In 2010, a 22-year-old college student named Evan was browsing an online tech forum when he stumbled upon a post about something called “Bitcoin.” It was a new form of digital currency, created by a mysterious figure named Satoshi Nakamoto. Intrigued by the idea of a decentralized currency free from government control, Evan decided to give it a shot. Back then, Bitcoin wasn’t worth much—just a few cents per coin—but he was curious about the technology.

Evan decided to purchase 20,000 Bitcoins, which cost him around $100 at the time. He stored them on his hard drive and, like many early adopters, forgot about them for a while, not thinking much of their future value.
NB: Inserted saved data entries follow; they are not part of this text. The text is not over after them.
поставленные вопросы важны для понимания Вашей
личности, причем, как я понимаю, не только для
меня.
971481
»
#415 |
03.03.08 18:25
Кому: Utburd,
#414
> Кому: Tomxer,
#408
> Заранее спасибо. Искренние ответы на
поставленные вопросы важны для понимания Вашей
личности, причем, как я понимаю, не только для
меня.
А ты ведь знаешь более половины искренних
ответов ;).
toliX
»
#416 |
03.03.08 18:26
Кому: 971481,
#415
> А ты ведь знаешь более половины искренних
Years later, in 2017, as Bitcoin's price skyrocketed, Evan remembered his stash. However, there was one big problem—he couldn’t find the hard drive. It had been tossed during a routine cleanup! What was once a small investment had turned into a fortune, but now it was lost forever.
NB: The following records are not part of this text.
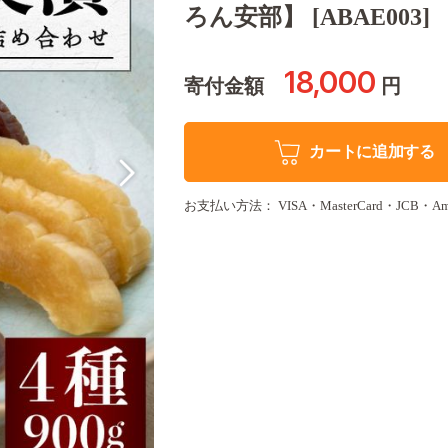
ろん安部】 [ABAE003]
18,000
寄付金額
円
カートに追加する
お支払い方法： VISA・MasterCard・JCB・Americ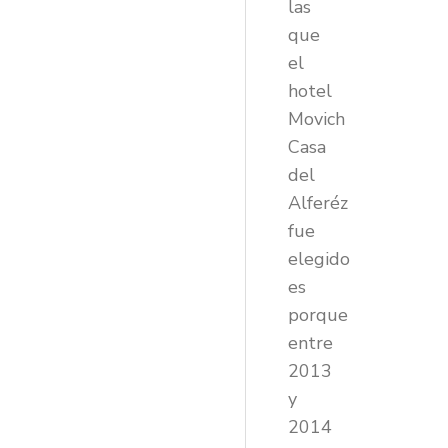
las
que
el
hotel
Movich
Casa
del
Alferéz
fue
elegido
es
porque
entre
2013
y
2014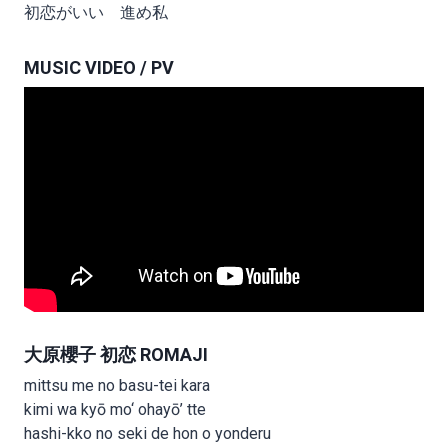
初恋がいい 進め私
MUSIC VIDEO / PV
大原櫻子 初恋 ROMAJI
mittsu me no basu-tei kara
kimi wa kyō mo‘ ohayō’ tte
hashi-kko no seki de hon o yonderu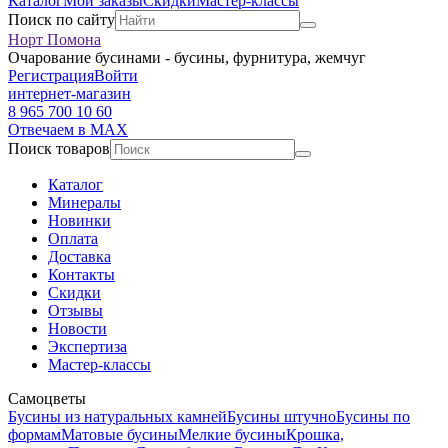
Каталог
Мои заказы
Скидки
Мастер-классы
Поиск по сайту
Норт Помона
Очарование бусинами - бусины, фурнитура, жемчуг
Регистрация
Войти
интернет-магазин
8 965 700 10 60
Отвечаем в MAX
Поиск товаров
Каталог
Минералы
Новинки
Оплата
Доставка
Контакты
Скидки
Отзывы
Новости
Экспертиза
Мастер-классы
Самоцветы
Бусины из натуральных камней
Бусины штучно
Бусины по
формам
Матовые бусины
Мелкие бусины
Крошка,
As Bitcoin’s value continued to soar, reaching highs of nearly $20,000 per coin at one point, Evan realized the true magnitude of his loss. If he still had those 20,000 Bitcoins, they would be worth hundreds of millions of dollars—an unimaginable sum.

Despite the heartache, Evan learned a valuable lesson about the importance of keeping track of investments, no matter how small they might seem at the time. What started as a curious experiment turned into a $50 million mistake that will go down in crypto history.

It’s a reminder that hindsight is 20/20, and sometimes the smallest decisions can have the biggest consequences.